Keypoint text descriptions

━━━━━━━━━━━━━━━━━━━━

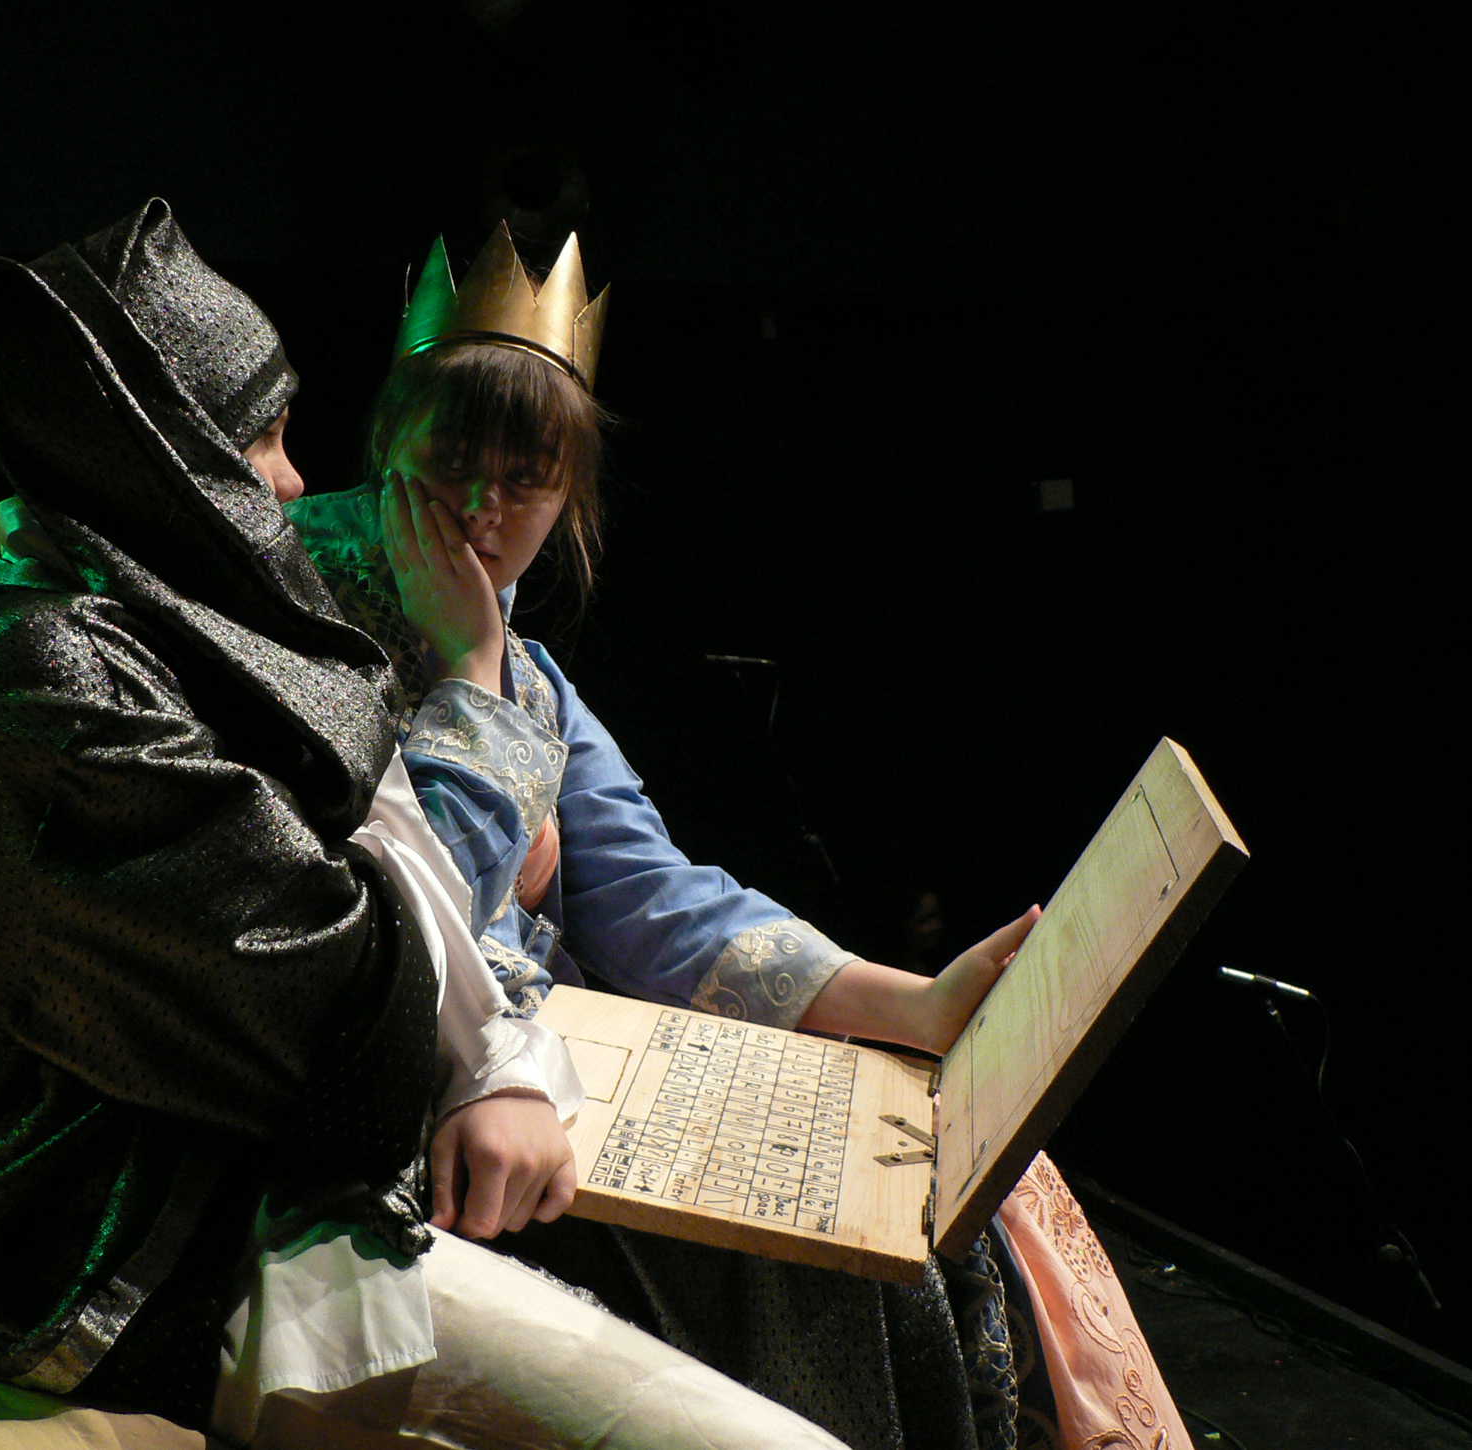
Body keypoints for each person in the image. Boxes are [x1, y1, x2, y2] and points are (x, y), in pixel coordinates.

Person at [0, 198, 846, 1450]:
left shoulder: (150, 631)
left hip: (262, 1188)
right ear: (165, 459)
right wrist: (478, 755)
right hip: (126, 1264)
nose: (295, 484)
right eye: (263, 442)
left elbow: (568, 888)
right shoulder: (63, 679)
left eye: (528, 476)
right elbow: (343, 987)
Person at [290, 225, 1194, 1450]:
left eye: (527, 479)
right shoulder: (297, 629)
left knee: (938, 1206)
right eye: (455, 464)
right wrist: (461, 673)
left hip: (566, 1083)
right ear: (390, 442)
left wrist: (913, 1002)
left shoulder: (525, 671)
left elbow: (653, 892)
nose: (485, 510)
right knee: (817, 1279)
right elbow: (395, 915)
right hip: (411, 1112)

━━━━━━━━━━━━━━━━━━━━

-- WHAT TO WORK ON --
Of all the lines in the entries, count those with the string "shoulder", and report only that number.

-- RESULT OF THE TASK --
4